[Saved entries]

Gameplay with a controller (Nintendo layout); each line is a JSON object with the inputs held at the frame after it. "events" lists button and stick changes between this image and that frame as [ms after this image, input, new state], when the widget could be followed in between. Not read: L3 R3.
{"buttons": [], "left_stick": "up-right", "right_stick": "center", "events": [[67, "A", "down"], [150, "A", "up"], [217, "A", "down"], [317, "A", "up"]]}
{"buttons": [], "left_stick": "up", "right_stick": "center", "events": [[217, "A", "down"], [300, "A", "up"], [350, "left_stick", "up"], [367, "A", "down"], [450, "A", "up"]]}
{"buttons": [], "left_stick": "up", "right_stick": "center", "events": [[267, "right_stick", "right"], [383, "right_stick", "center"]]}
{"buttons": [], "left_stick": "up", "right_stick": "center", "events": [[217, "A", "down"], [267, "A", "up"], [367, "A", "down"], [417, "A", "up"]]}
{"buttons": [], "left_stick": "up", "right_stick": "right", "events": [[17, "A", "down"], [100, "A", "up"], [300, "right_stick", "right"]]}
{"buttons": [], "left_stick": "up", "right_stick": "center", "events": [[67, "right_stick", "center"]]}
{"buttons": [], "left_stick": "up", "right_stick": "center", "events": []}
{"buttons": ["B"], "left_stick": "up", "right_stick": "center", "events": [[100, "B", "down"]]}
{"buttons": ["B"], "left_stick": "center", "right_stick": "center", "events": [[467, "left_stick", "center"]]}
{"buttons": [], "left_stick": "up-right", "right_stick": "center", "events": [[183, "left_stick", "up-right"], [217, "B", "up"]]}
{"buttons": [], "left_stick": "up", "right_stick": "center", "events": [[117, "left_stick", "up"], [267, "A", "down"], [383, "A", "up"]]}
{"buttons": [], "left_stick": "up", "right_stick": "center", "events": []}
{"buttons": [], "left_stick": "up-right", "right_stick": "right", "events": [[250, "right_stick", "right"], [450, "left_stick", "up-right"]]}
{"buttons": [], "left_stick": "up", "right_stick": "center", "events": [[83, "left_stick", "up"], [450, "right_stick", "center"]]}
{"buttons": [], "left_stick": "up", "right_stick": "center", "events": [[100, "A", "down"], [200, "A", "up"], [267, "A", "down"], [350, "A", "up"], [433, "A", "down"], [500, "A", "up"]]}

## Required work
Copy all lines from the data that hold the word "down".

## Answer to the exercise
{"buttons": [], "left_stick": "up-right", "right_stick": "center", "events": [[67, "A", "down"], [150, "A", "up"], [217, "A", "down"], [317, "A", "up"]]}
{"buttons": [], "left_stick": "up", "right_stick": "center", "events": [[217, "A", "down"], [300, "A", "up"], [350, "left_stick", "up"], [367, "A", "down"], [450, "A", "up"]]}
{"buttons": [], "left_stick": "up", "right_stick": "center", "events": [[217, "A", "down"], [267, "A", "up"], [367, "A", "down"], [417, "A", "up"]]}
{"buttons": [], "left_stick": "up", "right_stick": "right", "events": [[17, "A", "down"], [100, "A", "up"], [300, "right_stick", "right"]]}
{"buttons": ["B"], "left_stick": "up", "right_stick": "center", "events": [[100, "B", "down"]]}
{"buttons": [], "left_stick": "up", "right_stick": "center", "events": [[117, "left_stick", "up"], [267, "A", "down"], [383, "A", "up"]]}
{"buttons": [], "left_stick": "up", "right_stick": "center", "events": [[100, "A", "down"], [200, "A", "up"], [267, "A", "down"], [350, "A", "up"], [433, "A", "down"], [500, "A", "up"]]}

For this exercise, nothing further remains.